Letters to the Editor

To The Editor,

While researching West Virginia Code for another project I read this and thought it to be inspirational. It is only a small part of the larger code, which is available online, but discusses the roll of all elected officials and their relationship to the citizens they represent.

West Virginia Code Chapter 6. General Provisions Respecting Officers. Article 9A. Open Governmental Proceedings. §6-9A-1. Declaration of legislative policy. The Legislature hereby finds and declares that public agencies in this state exist for the singular purpose of representing citizens of this state in governmental affairs, and it is, therefore, in the best interests of the people of this state for the proceedings of public agencies be conducted openly, with only a few clearly defined exceptions. The Legislature hereby further finds and declares that the citizens of this state do not yield their sovereignty to the governmental agencies that serve them. The people in delegating authority do not give their public servants the right to decide what is good for them to know and what is not good for them to know. The people insist on remaining informed so that they may retain control over the instruments of government created by them. Open government allows the public to educate itself about government decision making through individuals’ attendance and participation at government functions, distribution of government information by the press or interested citizens, and public debate on issues deliberated within the government. Public access to information promotes attendance at meetings, improves planning of meetings, and encourages more thorough preparation and complete discussion of issues by participating officials. The government also benefits from openness because better preparation and public input allow government agencies to gauge public preferences accurately and thereby tailor their actions and policies more closely to public needs. Public confidence and understanding ease potential resistance to government programs…

Mark Strauss
Marlinton/Mount Clare

Dear Editor;

I have comments that I would like printed as a letter-to editor on two of this week’s County Commission agenda items.

1. In Re: transfer of BOE property to GVEDC

It is my understanding that the property in question was given to the BOE with the explicit restriction that it be used for educational purposes.  GVEDC is a private corporation with no such restrictions on its operations. This should make the proposed transfer impossible.

Secondly, transfer of County owned property to GVEDC, a private corporation, without auction, amounts to theft of public property.   It appears to me that the BOE is obligated to hold the property for the purpose for which it was donated. Perhaps  BOE could  sell it to raise money for educational purposes, but sale must be at public auction, like any other sale of public property.

2. In Re research mine at Mace

Explicitly stated in the federal documents relating to choice of sites for this project, are requirements that disqualify the proposed site in Mace, relating to the Karst structure of the site.  If MSHA wishes to corrupt their own process, our County Commission should not participate and become accessories to the corruption.

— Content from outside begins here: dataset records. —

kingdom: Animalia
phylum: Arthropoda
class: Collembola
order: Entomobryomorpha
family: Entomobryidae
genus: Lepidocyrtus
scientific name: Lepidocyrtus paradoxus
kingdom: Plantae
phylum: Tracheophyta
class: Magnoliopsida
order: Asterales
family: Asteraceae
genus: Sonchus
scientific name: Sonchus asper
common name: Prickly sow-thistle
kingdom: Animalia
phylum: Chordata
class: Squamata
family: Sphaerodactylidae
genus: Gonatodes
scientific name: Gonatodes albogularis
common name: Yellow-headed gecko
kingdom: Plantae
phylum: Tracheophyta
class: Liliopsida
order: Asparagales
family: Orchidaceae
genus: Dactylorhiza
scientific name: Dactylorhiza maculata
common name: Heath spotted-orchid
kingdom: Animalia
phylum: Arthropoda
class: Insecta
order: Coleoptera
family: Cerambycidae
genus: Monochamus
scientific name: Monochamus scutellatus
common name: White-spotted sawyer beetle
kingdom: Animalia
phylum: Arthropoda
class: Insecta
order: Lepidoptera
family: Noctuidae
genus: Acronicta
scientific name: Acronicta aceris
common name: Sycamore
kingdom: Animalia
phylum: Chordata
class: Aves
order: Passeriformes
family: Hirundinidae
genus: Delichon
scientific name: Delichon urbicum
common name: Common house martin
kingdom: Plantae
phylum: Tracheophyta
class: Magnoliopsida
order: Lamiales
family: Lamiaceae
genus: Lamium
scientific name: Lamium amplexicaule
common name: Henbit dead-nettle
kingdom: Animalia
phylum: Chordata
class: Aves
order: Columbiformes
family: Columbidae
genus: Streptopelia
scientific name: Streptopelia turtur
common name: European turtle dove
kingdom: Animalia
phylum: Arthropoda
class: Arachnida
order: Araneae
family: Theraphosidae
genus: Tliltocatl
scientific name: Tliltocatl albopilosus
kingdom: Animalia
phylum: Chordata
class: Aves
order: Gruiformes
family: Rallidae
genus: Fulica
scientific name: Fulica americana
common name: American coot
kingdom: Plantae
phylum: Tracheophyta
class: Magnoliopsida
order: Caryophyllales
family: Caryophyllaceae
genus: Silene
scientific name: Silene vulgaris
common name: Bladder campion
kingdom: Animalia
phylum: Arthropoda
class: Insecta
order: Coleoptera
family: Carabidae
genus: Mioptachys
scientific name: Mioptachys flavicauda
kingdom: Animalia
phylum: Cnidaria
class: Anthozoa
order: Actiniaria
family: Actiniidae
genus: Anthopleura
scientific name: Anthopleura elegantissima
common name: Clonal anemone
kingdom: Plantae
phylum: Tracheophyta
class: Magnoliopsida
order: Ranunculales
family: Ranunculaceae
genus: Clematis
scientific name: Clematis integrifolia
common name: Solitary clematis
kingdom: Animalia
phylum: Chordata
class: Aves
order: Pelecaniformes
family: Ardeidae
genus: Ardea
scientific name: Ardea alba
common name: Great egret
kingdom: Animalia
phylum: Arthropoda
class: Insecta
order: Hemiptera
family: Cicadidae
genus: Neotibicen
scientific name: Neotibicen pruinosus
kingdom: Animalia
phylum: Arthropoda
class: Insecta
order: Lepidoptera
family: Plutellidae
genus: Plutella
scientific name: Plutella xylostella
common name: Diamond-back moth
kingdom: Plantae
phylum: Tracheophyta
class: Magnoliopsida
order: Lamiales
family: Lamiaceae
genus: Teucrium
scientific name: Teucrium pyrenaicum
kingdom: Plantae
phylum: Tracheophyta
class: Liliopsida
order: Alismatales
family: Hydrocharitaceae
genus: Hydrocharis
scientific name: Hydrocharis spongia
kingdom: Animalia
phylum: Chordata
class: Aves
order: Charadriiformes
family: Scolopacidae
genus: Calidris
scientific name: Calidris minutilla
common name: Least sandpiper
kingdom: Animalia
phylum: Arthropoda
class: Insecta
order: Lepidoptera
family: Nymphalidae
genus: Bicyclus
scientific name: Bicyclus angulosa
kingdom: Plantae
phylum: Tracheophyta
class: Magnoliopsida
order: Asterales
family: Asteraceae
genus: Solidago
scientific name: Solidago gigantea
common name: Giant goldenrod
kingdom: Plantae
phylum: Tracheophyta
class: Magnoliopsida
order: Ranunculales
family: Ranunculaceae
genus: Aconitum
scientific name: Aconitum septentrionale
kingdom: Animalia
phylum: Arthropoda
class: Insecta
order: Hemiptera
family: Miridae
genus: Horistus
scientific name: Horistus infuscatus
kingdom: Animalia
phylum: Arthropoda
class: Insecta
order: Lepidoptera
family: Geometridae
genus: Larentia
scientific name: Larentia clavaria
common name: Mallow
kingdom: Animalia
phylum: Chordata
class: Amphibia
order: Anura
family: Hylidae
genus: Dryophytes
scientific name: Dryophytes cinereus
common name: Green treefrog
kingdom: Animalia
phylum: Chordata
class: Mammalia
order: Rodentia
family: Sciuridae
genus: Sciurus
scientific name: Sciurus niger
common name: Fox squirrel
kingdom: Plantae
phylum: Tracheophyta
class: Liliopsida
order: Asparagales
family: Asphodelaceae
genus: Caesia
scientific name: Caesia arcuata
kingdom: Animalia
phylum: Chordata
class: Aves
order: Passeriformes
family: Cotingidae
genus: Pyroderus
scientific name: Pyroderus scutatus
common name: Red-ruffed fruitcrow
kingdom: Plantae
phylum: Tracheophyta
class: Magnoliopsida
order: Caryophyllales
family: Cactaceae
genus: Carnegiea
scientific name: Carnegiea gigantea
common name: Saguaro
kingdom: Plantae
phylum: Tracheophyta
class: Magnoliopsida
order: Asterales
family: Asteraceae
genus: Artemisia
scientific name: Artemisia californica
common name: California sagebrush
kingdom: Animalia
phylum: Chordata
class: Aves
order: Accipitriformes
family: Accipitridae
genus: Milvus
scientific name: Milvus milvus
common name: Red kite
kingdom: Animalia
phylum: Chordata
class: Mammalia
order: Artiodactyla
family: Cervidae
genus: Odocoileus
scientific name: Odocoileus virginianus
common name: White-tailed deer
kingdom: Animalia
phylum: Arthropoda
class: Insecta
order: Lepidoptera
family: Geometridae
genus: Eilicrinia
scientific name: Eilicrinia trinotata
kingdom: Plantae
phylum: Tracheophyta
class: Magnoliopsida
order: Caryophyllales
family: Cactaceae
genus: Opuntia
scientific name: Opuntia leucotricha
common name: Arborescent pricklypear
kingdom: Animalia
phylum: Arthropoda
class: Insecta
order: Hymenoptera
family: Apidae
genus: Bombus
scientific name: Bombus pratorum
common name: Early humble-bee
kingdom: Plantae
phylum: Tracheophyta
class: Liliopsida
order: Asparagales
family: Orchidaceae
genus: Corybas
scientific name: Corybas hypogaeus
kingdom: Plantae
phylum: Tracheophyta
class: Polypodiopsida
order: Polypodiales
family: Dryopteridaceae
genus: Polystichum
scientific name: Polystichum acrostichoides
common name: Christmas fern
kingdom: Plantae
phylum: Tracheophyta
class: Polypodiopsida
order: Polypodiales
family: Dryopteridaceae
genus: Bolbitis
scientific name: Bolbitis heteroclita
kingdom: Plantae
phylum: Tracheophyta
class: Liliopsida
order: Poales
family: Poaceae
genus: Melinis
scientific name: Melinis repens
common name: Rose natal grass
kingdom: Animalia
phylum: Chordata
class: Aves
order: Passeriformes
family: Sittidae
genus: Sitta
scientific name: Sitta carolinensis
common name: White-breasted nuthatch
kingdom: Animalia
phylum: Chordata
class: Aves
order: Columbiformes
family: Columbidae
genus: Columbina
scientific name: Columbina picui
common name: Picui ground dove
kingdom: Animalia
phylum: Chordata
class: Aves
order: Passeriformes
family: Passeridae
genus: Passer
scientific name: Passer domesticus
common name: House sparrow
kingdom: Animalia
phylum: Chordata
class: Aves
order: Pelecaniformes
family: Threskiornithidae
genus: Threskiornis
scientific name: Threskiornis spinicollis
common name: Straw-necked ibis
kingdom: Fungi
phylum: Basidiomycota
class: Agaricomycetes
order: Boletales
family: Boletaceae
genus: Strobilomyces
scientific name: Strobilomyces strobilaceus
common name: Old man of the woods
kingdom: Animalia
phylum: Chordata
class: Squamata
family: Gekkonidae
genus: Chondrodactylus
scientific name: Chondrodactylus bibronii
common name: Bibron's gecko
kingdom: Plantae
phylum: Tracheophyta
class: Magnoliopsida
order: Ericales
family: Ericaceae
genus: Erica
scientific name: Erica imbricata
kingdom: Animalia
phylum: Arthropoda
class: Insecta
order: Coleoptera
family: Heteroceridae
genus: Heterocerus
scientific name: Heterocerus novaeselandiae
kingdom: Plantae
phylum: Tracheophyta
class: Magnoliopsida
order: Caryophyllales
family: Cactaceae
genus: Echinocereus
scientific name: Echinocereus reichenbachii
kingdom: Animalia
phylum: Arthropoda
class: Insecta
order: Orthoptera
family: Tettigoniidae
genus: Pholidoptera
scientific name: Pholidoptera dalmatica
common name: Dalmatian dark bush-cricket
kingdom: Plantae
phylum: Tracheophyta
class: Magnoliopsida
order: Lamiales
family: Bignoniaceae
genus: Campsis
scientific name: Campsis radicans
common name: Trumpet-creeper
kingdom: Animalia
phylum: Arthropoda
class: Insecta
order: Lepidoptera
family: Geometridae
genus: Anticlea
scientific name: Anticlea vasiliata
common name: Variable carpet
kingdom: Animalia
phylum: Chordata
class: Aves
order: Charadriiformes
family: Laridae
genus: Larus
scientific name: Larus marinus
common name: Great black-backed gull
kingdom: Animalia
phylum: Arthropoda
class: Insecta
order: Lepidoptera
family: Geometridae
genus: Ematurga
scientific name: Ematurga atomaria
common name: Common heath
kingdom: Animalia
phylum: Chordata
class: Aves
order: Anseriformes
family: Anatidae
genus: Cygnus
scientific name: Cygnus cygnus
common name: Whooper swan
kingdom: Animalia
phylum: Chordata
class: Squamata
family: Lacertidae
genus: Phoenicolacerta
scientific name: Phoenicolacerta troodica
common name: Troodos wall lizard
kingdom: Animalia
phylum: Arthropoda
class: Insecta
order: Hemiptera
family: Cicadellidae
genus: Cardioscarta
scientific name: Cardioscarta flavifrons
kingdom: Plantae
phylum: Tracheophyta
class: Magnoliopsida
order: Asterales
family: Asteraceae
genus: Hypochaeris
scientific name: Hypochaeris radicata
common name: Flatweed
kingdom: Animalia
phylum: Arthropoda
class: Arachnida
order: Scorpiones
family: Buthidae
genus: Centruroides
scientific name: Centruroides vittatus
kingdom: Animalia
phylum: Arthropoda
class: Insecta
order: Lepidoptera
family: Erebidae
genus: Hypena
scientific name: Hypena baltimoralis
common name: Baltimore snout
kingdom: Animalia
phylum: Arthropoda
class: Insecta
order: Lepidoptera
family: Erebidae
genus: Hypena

Conversation with staff involved in this project at scoping meetings has disclosed that no due diligence was applied to maintain use of the existing facility in Pennsylvania  and avoid incurring the large cost of constructing a new one.  Here is more corruption in which our County Commission should not make itself accessory.  Furthermore, no evidence has been presented of any search for existing abandoned mines which could be converted to this purpose at negligible cost.

No plans to evaluate connectivity of Karst porosity at the site exists, which means no assurance exists that water will not be contaminated by operations, likewise no assurance exists that test explosions will not leak out of the facility and cause forest fire or other damage to other property.

These two issues both give our Commissioners opportunity to show if they believe government should obey the law, and if they are working for us, or for outside interests.